## DIRECTIONS
Reproduce every one of the records below verbatim, leaving out the pictures.

### EXCERPTED RECORDS

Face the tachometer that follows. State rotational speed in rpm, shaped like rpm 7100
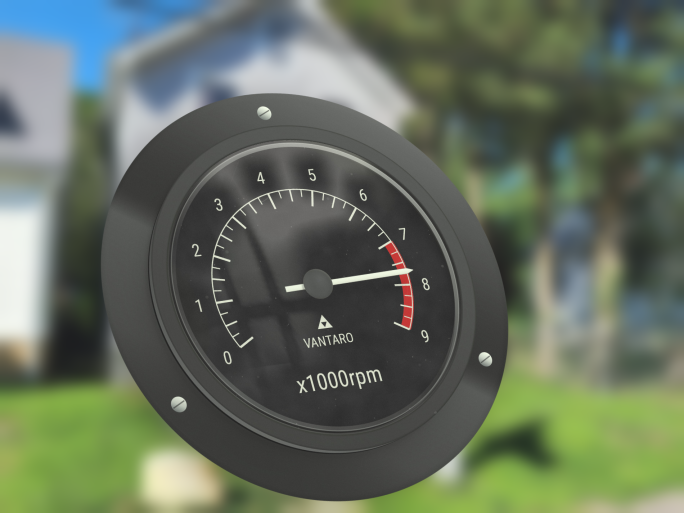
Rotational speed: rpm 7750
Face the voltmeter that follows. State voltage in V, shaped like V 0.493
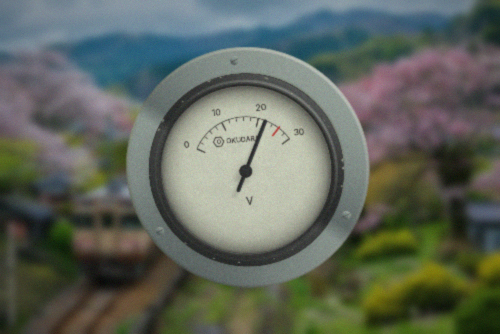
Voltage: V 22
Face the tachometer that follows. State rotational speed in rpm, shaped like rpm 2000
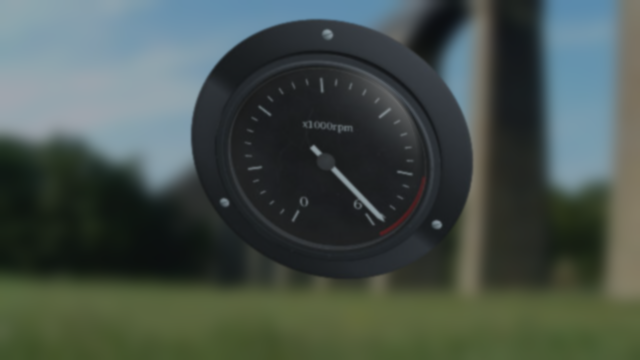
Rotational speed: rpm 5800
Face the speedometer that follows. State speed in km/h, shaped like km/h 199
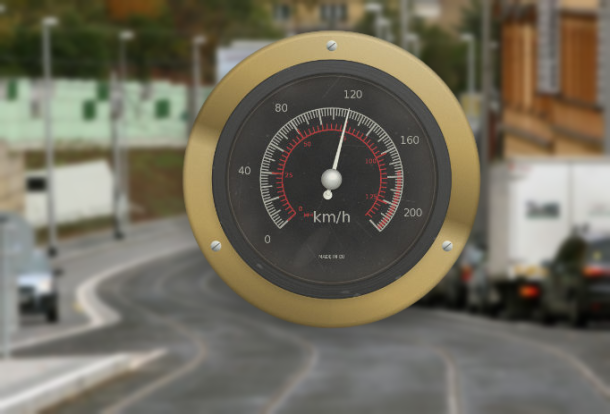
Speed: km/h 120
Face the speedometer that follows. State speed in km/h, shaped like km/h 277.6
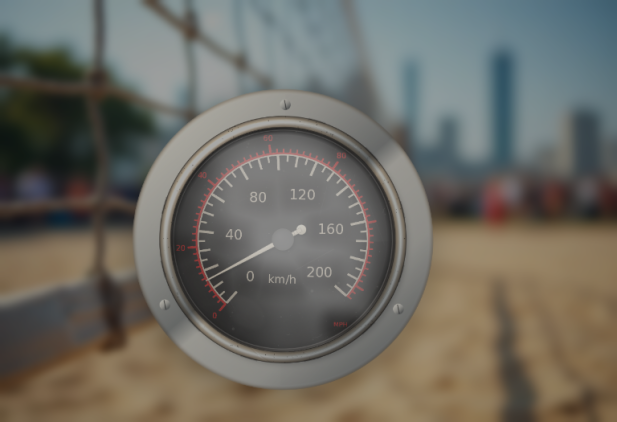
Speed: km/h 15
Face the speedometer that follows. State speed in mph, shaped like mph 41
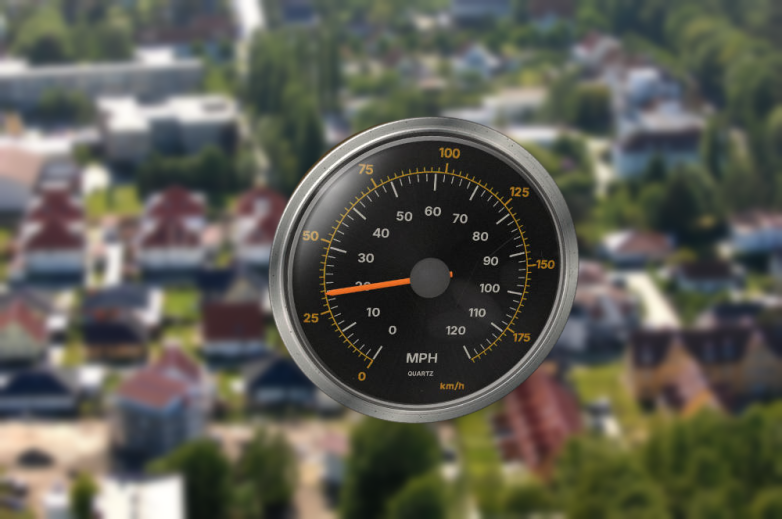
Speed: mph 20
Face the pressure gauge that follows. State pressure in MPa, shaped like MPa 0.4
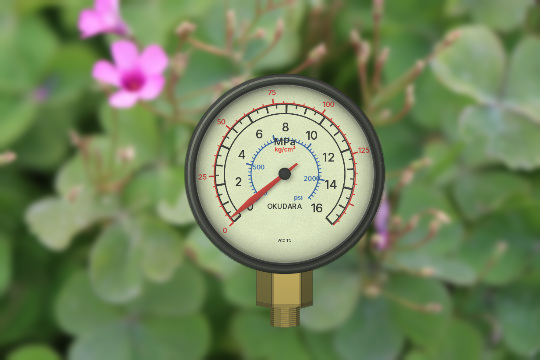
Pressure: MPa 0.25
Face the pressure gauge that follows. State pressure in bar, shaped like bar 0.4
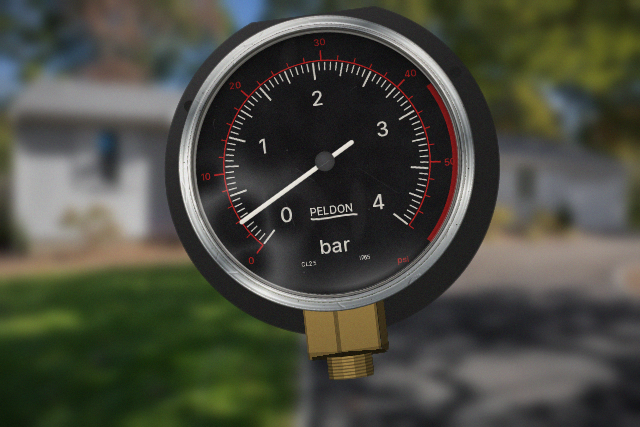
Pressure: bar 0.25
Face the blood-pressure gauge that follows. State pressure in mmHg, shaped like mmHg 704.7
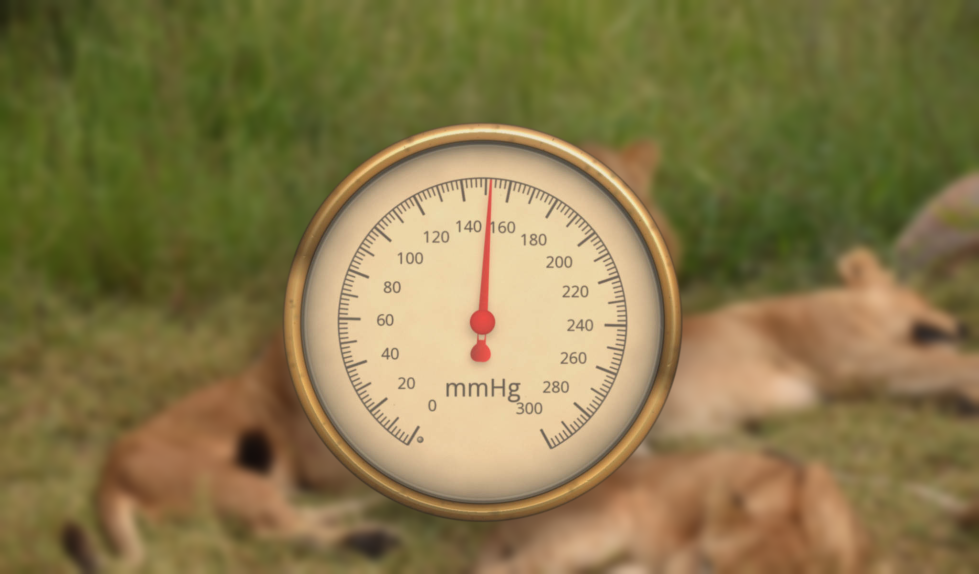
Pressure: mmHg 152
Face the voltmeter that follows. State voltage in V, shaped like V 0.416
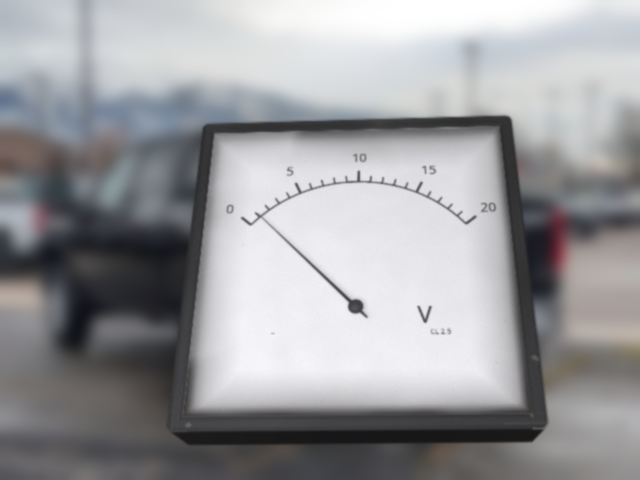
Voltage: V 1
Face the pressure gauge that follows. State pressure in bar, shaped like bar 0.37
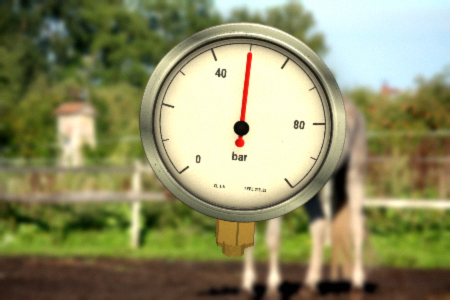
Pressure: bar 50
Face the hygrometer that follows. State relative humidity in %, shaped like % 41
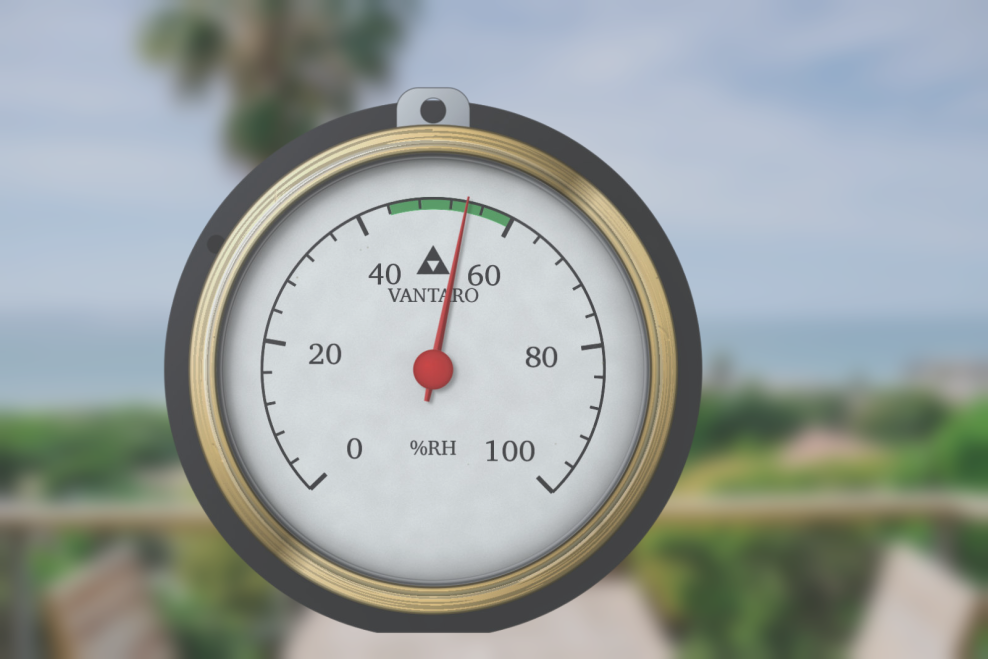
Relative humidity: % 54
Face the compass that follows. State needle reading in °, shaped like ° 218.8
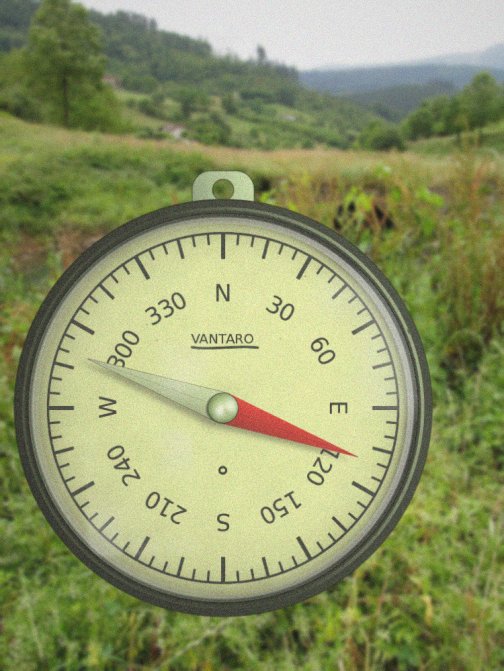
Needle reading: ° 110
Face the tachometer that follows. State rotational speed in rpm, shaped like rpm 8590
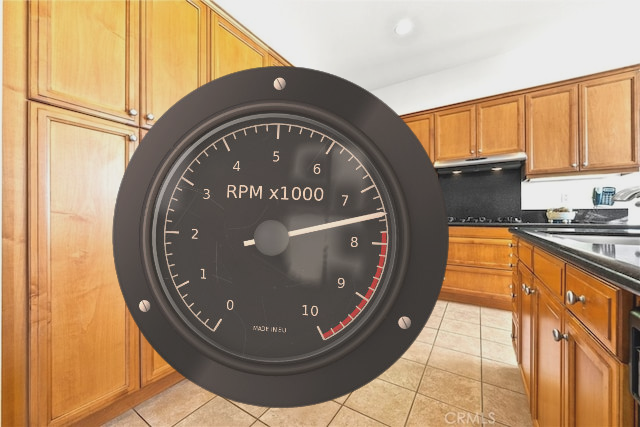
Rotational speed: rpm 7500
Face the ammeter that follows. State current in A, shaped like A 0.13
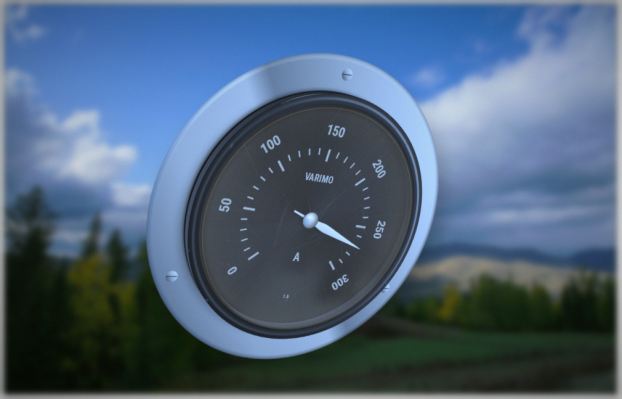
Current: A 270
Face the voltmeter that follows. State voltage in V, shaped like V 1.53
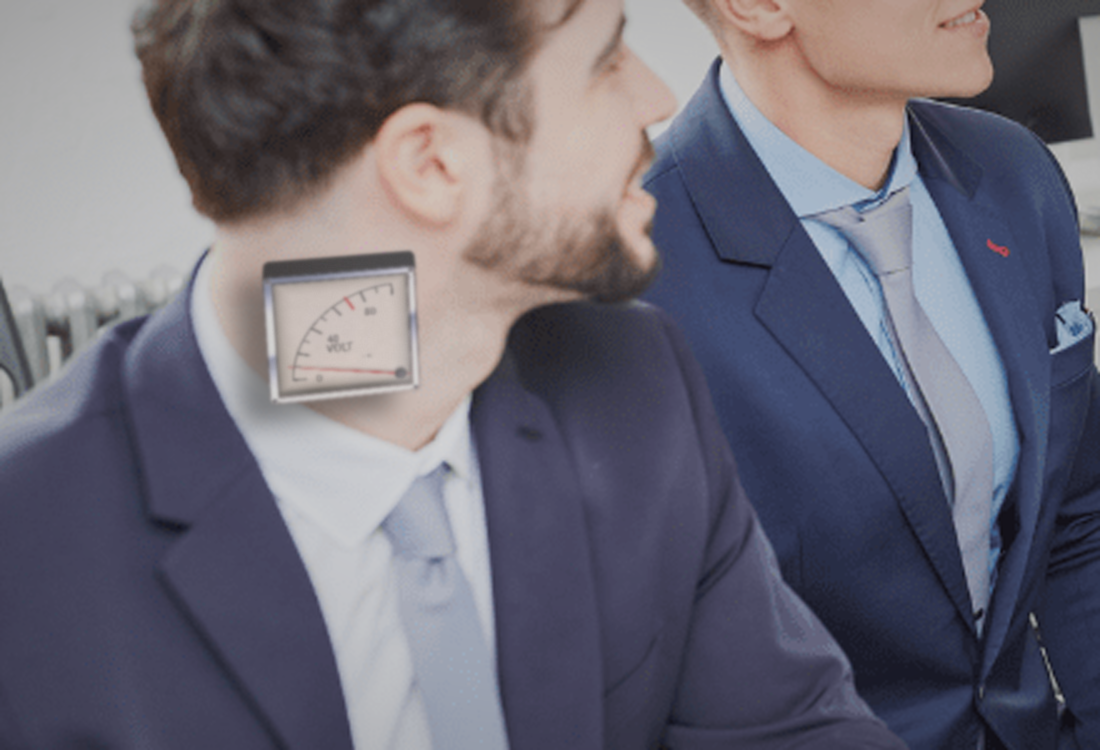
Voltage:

######

## RESULT BELOW
Face the tachometer that follows. State rotational speed in rpm, shaped like rpm 7100
Rotational speed: rpm 7750
Face the voltmeter that follows. State voltage in V, shaped like V 0.493
Voltage: V 22
Face the tachometer that follows. State rotational speed in rpm, shaped like rpm 2000
Rotational speed: rpm 5800
Face the speedometer that follows. State speed in km/h, shaped like km/h 199
Speed: km/h 120
Face the speedometer that follows. State speed in km/h, shaped like km/h 277.6
Speed: km/h 15
Face the speedometer that follows. State speed in mph, shaped like mph 41
Speed: mph 20
Face the pressure gauge that follows. State pressure in MPa, shaped like MPa 0.4
Pressure: MPa 0.25
Face the pressure gauge that follows. State pressure in bar, shaped like bar 0.4
Pressure: bar 0.25
Face the blood-pressure gauge that follows. State pressure in mmHg, shaped like mmHg 704.7
Pressure: mmHg 152
Face the voltmeter that follows. State voltage in V, shaped like V 0.416
Voltage: V 1
Face the pressure gauge that follows. State pressure in bar, shaped like bar 0.37
Pressure: bar 50
Face the hygrometer that follows. State relative humidity in %, shaped like % 41
Relative humidity: % 54
Face the compass that follows. State needle reading in °, shaped like ° 218.8
Needle reading: ° 110
Face the tachometer that follows. State rotational speed in rpm, shaped like rpm 8590
Rotational speed: rpm 7500
Face the ammeter that follows. State current in A, shaped like A 0.13
Current: A 270
Face the voltmeter that follows. State voltage in V, shaped like V 1.53
Voltage:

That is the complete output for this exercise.